Directive >> Output every line of text in the material as a numbered list, leaving out blank lines and the pictures.

(Recorded data)
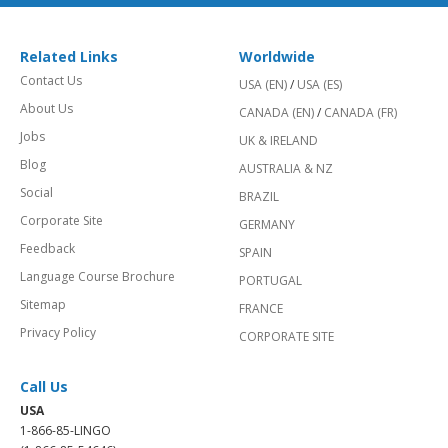
Related Links
Worldwide
Contact Us
USA (EN)
/
USA (ES)
About Us
CANADA (EN)
/
CANADA (FR)
Jobs
UK & IRELAND
Blog
AUSTRALIA & NZ
Social
BRAZIL
Corporate Site
GERMANY
Feedback
SPAIN
Language Course Brochure
PORTUGAL
Sitemap
FRANCE
Privacy Policy
CORPORATE SITE
Call Us
USA
1-866-85-LINGO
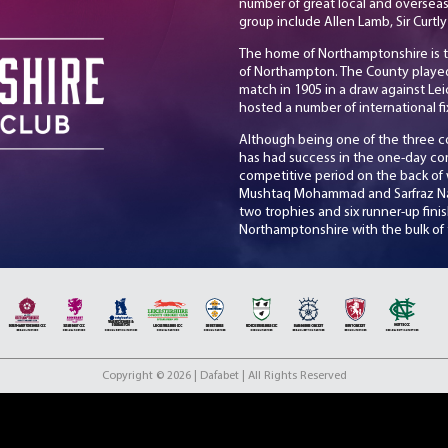
number of great local and overseas
group include Allen Lamb, Sir Cu
The home of Northamptonshire is 
of Northampton. The County played th
match in 1905 in a draw against Le
hosted a number of international fi
Although being one of the three 
has had success in the one-day co
competitive period on the back of w
Mushtaq Mohammad and Sarfraz Naw
two trophies and six runner-up fin
Northamptonshire with the bulk of 
2016 the county won 2 Vitality Blas
Currently competing in Division O
coaching of John Sadler will look t
include club captain Luke Procter 
international David Willey and lea
Copyright © 2026 | Dafabet | All Rights Reserved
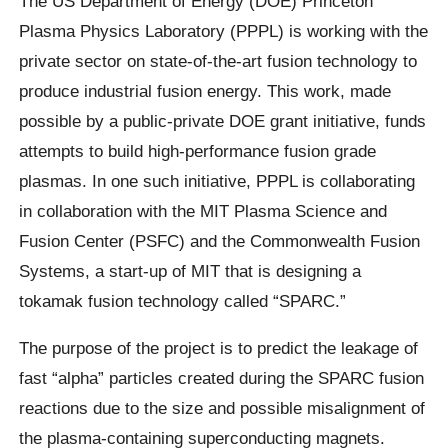
The US Department of Energy (DOE) Princeton
Plasma Physics Laboratory (PPPL) is working with the
private sector on state-of-the-art fusion technology to
produce industrial fusion energy. This work, made
possible by a public-private DOE grant initiative, funds
attempts to build high-performance fusion grade
plasmas. In one such initiative, PPPL is collaborating
in collaboration with the MIT Plasma Science and
Fusion Center (PSFC) and the Commonwealth Fusion
Systems, a start-up of MIT that is designing a
tokamak fusion technology called “SPARC.”
The purpose of the project is to predict the leakage of
fast “alpha” particles created during the SPARC fusion
reactions due to the size and possible misalignment of
the plasma-containing superconducting magnets.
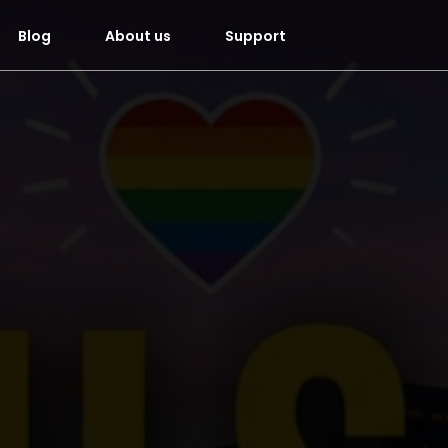
Blog
About us
Support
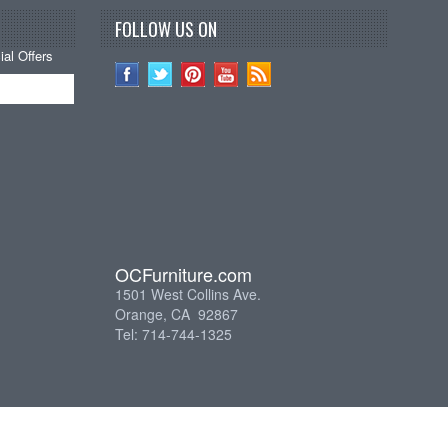
FOLLOW US ON
al Offers
OCFurniture.com
1501 West Collins Ave.
Orange, CA 92867
Tel: 714-744-1325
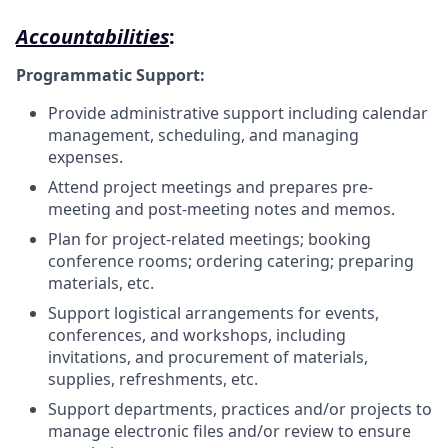
Accountabilities
:
Programmatic Support:
Provide administrative support including calendar
management, scheduling, and managing
expenses.
Attend project meetings and prepares pre-
meeting and post-meeting notes and memos.
Plan for project-related meetings; booking
conference rooms; ordering catering; preparing
materials, etc.
Support logistical arrangements for events,
conferences, and workshops, including
invitations, and procurement of materials,
supplies, refreshments, etc.
Support departments, practices and/or projects to
manage electronic files and/or review to ensure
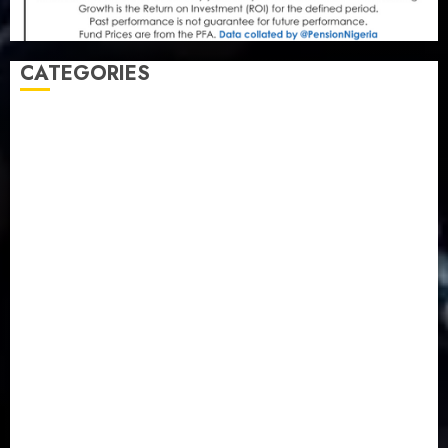
CATEGORIES
Agriculture
(15)
Appointment & Labour
(103)
Business
(1855)
Business & Brand
(184)
Communication & Tech
(395)
Crime
(120)
Education
(79)
Energy
(250)
Entertainment
(14)
Features & Interviews
(6)
Finance & Economy
(188)
Health
(46)
Insurance & Pension
(980)
Judiciary
(36)
Metro
(181)
News
(594)
Newsbeat
(6)
Opinion
(41)
Politics
(217)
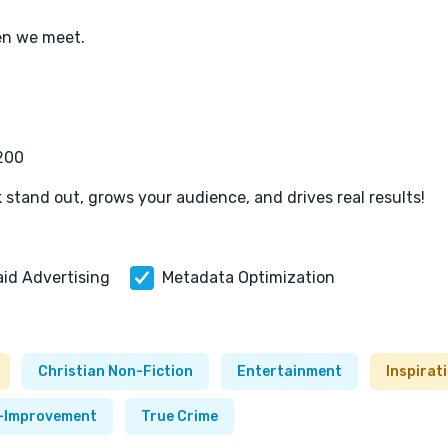
en we meet.
,200
 stand out, grows your audience, and drives real results!
aid Advertising
Metadata Optimization
Christian Non-Fiction
Entertainment
Inspirat
f-Improvement
True Crime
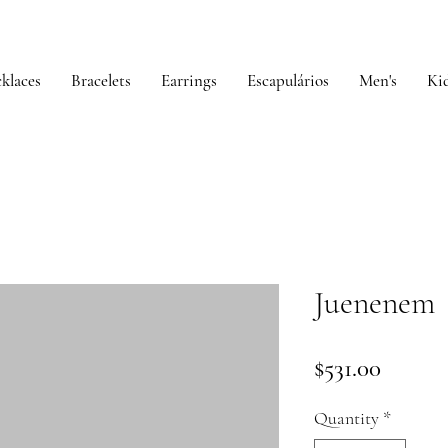
klaces
Bracelets
Earrings
Escapulários
Men's
Kid
Juenenem
Price
$531.00
Quantity
*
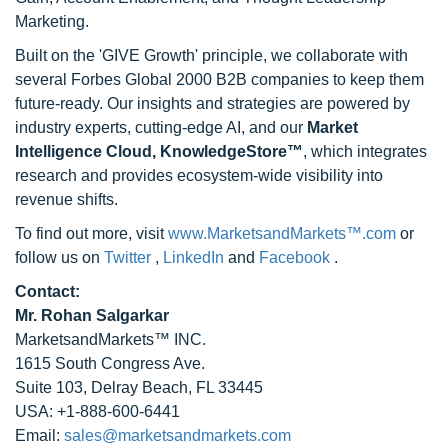
Marketing.
Built on the 'GIVE Growth' principle, we collaborate with
several Forbes Global 2000 B2B companies to keep them
future-ready. Our insights and strategies are powered by
industry experts, cutting-edge AI, and our
Market
Intelligence Cloud, KnowledgeStore™
, which integrates
research and provides ecosystem-wide visibility into
revenue shifts.
To find out more, visit
www.MarketsandMarkets™.com
or
follow us on
Twitter
,
LinkedIn
and
Facebook
.
Contact:
Mr. Rohan Salgarkar
MarketsandMarkets™ INC.
1615 South Congress Ave.
Suite 103, Delray Beach, FL 33445
USA: +1-888-600-6441
Email:
sales@marketsandmarkets.com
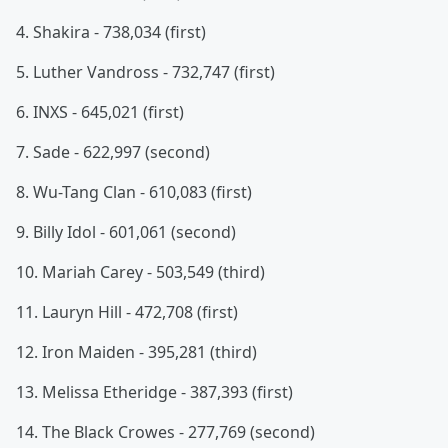
4. Shakira - 738,034 (first)
5. Luther Vandross - 732,747 (first)
6. INXS - 645,021 (first)
7. Sade - 622,997 (second)
8. Wu-Tang Clan - 610,083 (first)
9. Billy Idol - 601,061 (second)
10. Mariah Carey - 503,549 (third)
11. Lauryn Hill - 472,708 (first)
12. Iron Maiden - 395,281 (third)
13. Melissa Etheridge - 387,393 (first)
14. The Black Crowes - 277,769 (second)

Reply to the exercise >>
1. Related Links
2. Worldwide
3. Contact Us
4. USA (EN)
5. /
6. USA (ES)
7. About Us
8. CANADA (EN)
9. /
10. CANADA (FR)
11. Jobs
12. UK & IRELAND
13. Blog
14. AUSTRALIA & NZ
15. Social
16. BRAZIL
17. Corporate Site
18. GERMANY
19. Feedback
20. SPAIN
21. Language Course Brochure
22. PORTUGAL
23. Sitemap
24. FRANCE
25. Privacy Policy
26. CORPORATE SITE
27. Call Us
28. USA
29. 1-866-85-LINGO
30. number of great local and overseas
31. group include Allen Lamb, Sir Cu
32. The home of Northamptonshire is 
33. of Northampton. The County played th
34. match in 1905 in a draw against Le
35. hosted a number of international fi
36. Although being one of the three 
37. has had success in the one-day co
38. competitive period on the back of w
39. Mushtaq Mohammad and Sarfraz Naw
40. two trophies and six runner-up fin
41. Northamptonshire with the bulk of 
42. 2016 the county won 2 Vitality Blas
43. Currently competing in Division O
44. coaching of John Sadler will look t
45. include club captain Luke Procter 
46. international David Willey and lea
47. Copyright © 2026 | Dafabet | All Rights Reserved
48. The US Department of Energy (DOE) Princeton
49. Plasma Physics Laboratory (PPPL) is working with the
50. private sector on state-of-the-art fusion technology to
51. produce industrial fusion energy. This work, made
52. possible by a public-private DOE grant initiative, funds
53. attempts to build high-performance fusion grade
54. plasmas. In one such initiative, PPPL is collaborating
55. in collaboration with the MIT Plasma Science and
56. Fusion Center (PSFC) and the Commonwealth Fusion
57. Systems, a start-up of MIT that is designing a
58. tokamak fusion technology called “SPARC.”
59. The purpose of the project is to predict the leakage of
60. fast “alpha” particles created during the SPARC fusion
61. reactions due to the size and possible misalignment of
62. the plasma-containing superconducting magnets.
63. Blog
64. About us
65. Support
66. FOLLOW US ON
67. al Offers
68. OCFurniture.com
69. 1501 West Collins Ave.
70. Orange, CA 92867
71. Tel: 714-744-1325
72. Accountabilities
73. :
74. Programmatic Support:
75. Provide administrative support including calendar
76. management, scheduling, and managing
77. expenses.
78. Attend project meetings and prepares pre-
79. meeting and post-meeting notes and memos.
80. Plan for project-related meetings; booking
81. conference rooms; ordering catering; preparing
82. materials, etc.
83. Support logistical arrangements for events,
84. conferences, and workshops, including
85. invitations, and procurement of materials,
86. supplies, refreshments, etc.
87. Support departments, practices and/or projects to
88. manage electronic files and/or review to ensure
89. CATEGORIES
90. Agriculture
91. (15)
92. Appointment & Labour
93. (103)
94. Business
95. (1855)
96. Business & Brand
97. (184)
98. Communication & Tech
99. (395)
100. Crime
101. (120)
102. Education
103. (79)
104. Energy
105. (250)
106. Entertainment
107. (14)
108. Features & Interviews
109. (6)
110. Finance & Economy
111. (188)
112. Health
113. (46)
114. Insurance & Pension
115. (980)
116. Judiciary
117. (36)
118. Metro
119. (181)
120. News
121. (594)
122. Newsbeat
123. (6)
124. Opinion
125. (41)
126. Politics
127. (217)
128. en we meet.
129. ,200
130.  stand out, grows your audience, and drives real results!
131. aid Advertising
132. Metadata Optimization
133. Christian Non-Fiction
134. Entertainment
135. Inspirat
136. f-Improvement
137. True Crime
138. klaces
139. Bracelets
140. Earrings
141. Escapulários
142. Men's
143. Kid
144. Juenenem
145. Price
146. $531.00
147. Quantity
148. *
149. Marketing.
150. Built on the 'GIVE Growth' principle, we collaborate with
151. several Forbes Global 2000 B2B companies to keep them
152. future-ready. Our insights and strategies are powered by
153. industry experts, cutting-edge AI, and our
154. Market
155. Intelligence Cloud, KnowledgeStore™
156. , which integrates
157. research and provides ecosystem-wide visibility into
158. revenue shifts.
159. To find out more, visit
160. www.MarketsandMarkets™.com
161. or
162. follow us on
163. Twitter
164. ,
165. LinkedIn
166. and
167. Facebook
168. .
169. Contact:
170. Mr. Rohan Salgarkar
171. MarketsandMarkets™ INC.
172. 1615 South Congress Ave.
173. Suite 103, Delray Beach, FL 33445
174. USA: +1-888-600-6441
175. Email:
176. sales@marketsandmarkets.com
177. 4. Shakira - 738,034 (first)
178. 5. Luther Vandross - 732,747 (first)
179. 6. INXS - 645,021 (first)
180. 7. Sade - 622,997 (second)
181. 8. Wu-Tang Clan - 610,083 (first)
182. 9. Billy Idol - 601,061 (second)
183. 10. Mariah Carey - 503,549 (third)
184. 11. Lauryn Hill - 472,708 (first)
185. 12. Iron Maiden - 395,281 (third)
186. 13. Melissa Etheridge - 387,393 (first)
187. 14. The Black Crowes - 277,769 (second)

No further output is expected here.